Magic Mike

Depuis «Sexe, Mensonges et Vidéo», Palme d’or du Festival de Cannes 1989, le cinéaste américain Steven Soderbergh s’est montré très actif, signant souvent deux longs-métrages par année. Tout en annonçant de façon répétée son départ à la retraite, le réalisateur de «Traffic» enchaîne illico presto les tournages avec, à la clef, l’une des filmographies parmi les plus intrigantes du moment! Soderbergh se plaît en effet à varier les genres: films à petit budget flirtant avec l’expérimental («Bubble»), grosses machines pétries de stars («Ocean’s Eleven»), remakes tortueux («Solaris»)… Le bougre se pique d’être imprévisible et aime surprendre son monde. C’est encore le cas avec «Magic Mike».

Comme l’a justement relevé Olivier Père, qui vient de le programmer à Locarno en seconde partie de soirée sur la Piazza Grande, le vingt-quatrième film de fiction de Soderbergh constitue le troisième échantillon d’une étrange collection donnant le beau rôle à des acteurs qui viennent d’un horizon plus trivial que le «prestigieux» cinéma. Après une ex-vedette du porno avec «The Girlfriend Expérience» (2009), qui n’a pas eu l’heur d’être distribué sous nos latitudes, et une adepte impressionnante du sport du combat dans le très récent «Piégée» (2012), Soderbergh s’entiche du jeune et beau Channing Tatum, un comédien certes, mais qui a commencé par faire du strip-tease… A croire que le star-system cher à Hollywood a trépassé!

S’inspirant du vécu de Tatum, qui produit son film, notre cinéaste raconte une tranche de vie, celle de Mike Martingano, couvreur exerçant son métier à Tampa en Floride, et qui consomme les filles à la va comme je te pousse. Un jour, son employeur lui confie un aide très bien bâti prénommé Adam. Le soir venu, Mike, sans crier gare, entraîne Adam dans une boîte de nuit où ce dernier comprend que son nouvel ami est un célèbre stripteaseur dont les contorsions font se pâmer un parterre de femmes hystériques. Sous la houlette très dénudée de «Magic Mike», Adam va alors apprendre le métier…

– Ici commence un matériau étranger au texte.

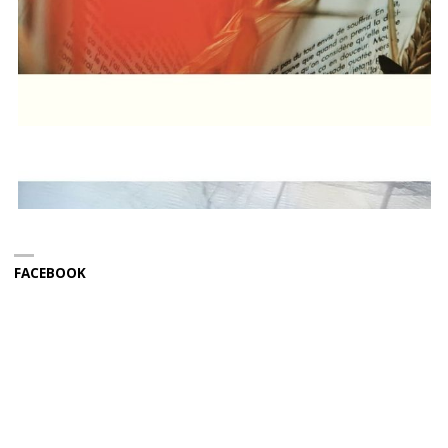
FACEBOOK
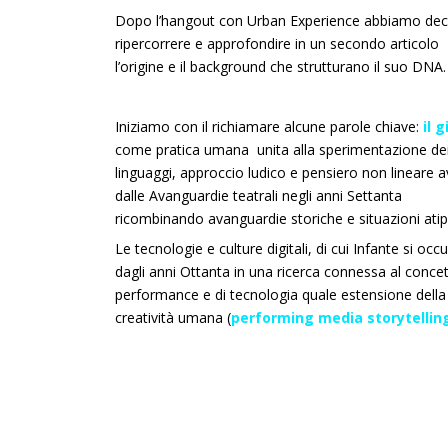
Dopo l’hangout con Urban Experience abbiamo deci
ripercorrere e approfondire in un secondo articolo
l’origine e il background che strutturano il suo DNA.
Iniziamo con il richiamare alcune parole chiave:
il 
come pratica umana unita alla sperimentazione de
linguaggi, approccio ludico e pensiero non lineare a
dalle Avanguardie teatrali negli anni Settanta
ricombinando avanguardie storiche e situazioni atip
Le tecnologie e culture digitali, di cui Infante si occ
dagli anni Ottanta in una ricerca connessa al concet
performance e di tecnologia quale estensione della
creatività umana (
performing media storytellin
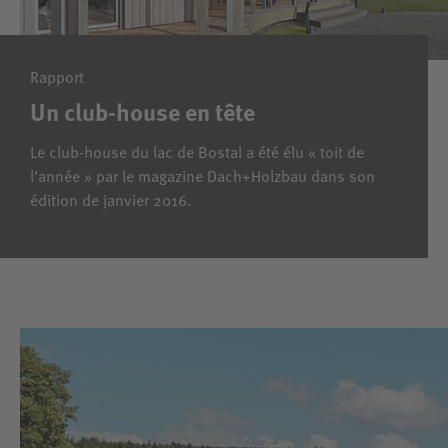
Rapport
Un club-house en tête
Le club-house du lac de Bostal a été élu « toit de
l’année » par le magazine Dach+Holzbau dans son
édition de janvier 2016.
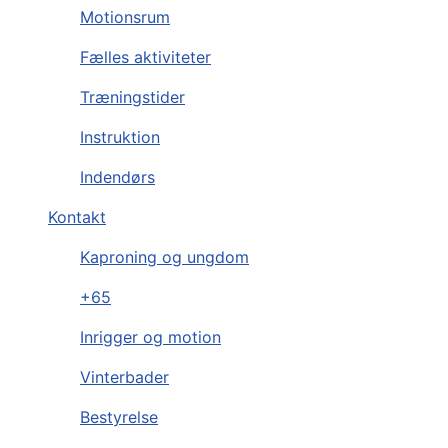
Motionsrum
Fælles aktiviteter
Træningstider
Instruktion
Indendørs
Kontakt
Kaproning og ungdom
+65
Inrigger og motion
Vinterbader
Bestyrelse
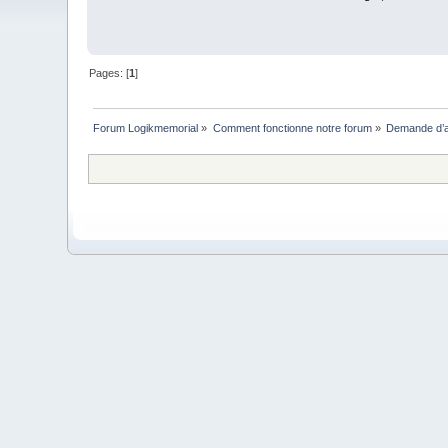
Pages: [
1
]
Forum Logikmemorial
»
Comment fonctionne notre forum
»
Demande d’a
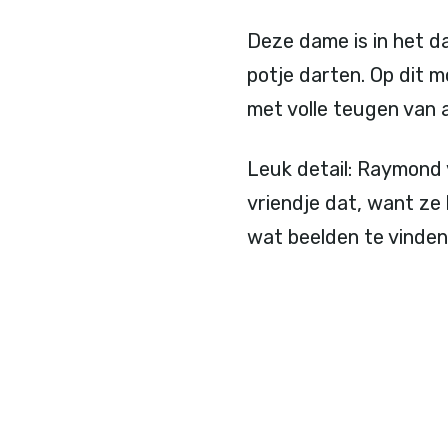
Deze dame is in het da
potje darten. Op dit 
met volle teugen van 
Leuk detail: Raymond v
vriendje dat, want ze
wat beelden te vinden 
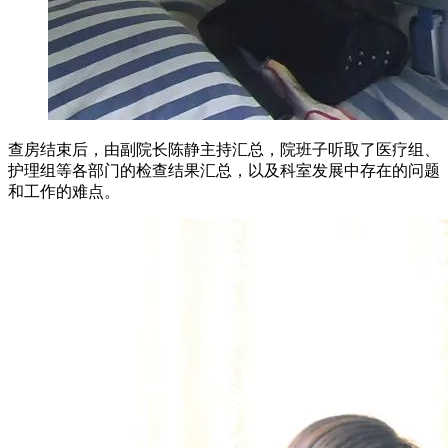
查房结束后，由副院长陈静主持汇总，院班子听取了医疗组、
护理组等各部门的检查结果汇总，以及科室发展中存在的问题
和工作的难点。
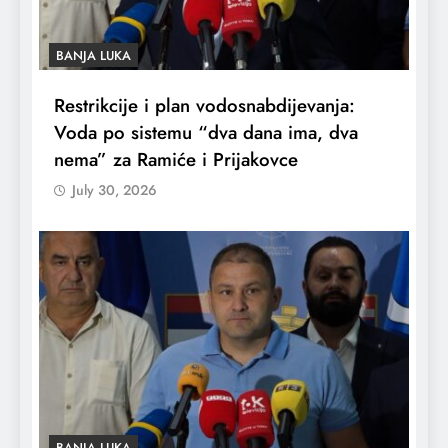
BANJA LUKA
Restrikcije i plan vodosnabdijevanja:
Voda po sistemu “dva dana ima, dva
nema” za Ramiće i Prijakovce
July 30, 2026
BANJA LUKA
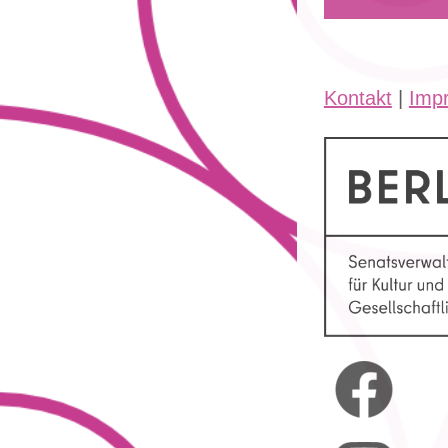
Kontakt
|
Imp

Loin de sublimer ce milieu de paillettes, Soderbergh lui confère une dimension quasi dépressive où l’amour n’est guère aimé, comme en atteste la sœur aînée d’Adam, sans conteste le personnage le plus intéressant de l’histoire. Du fait de son extrême banalité, parfaitement assumée par son metteur en scène, l’on s’étonne que ce film ait remporté un tel succès aux Etats-Unis. Il faut croire que nombre d’entre nous s’y sont trompés… Mike n’a rien de magique, c’est ce qui le rend intéressant.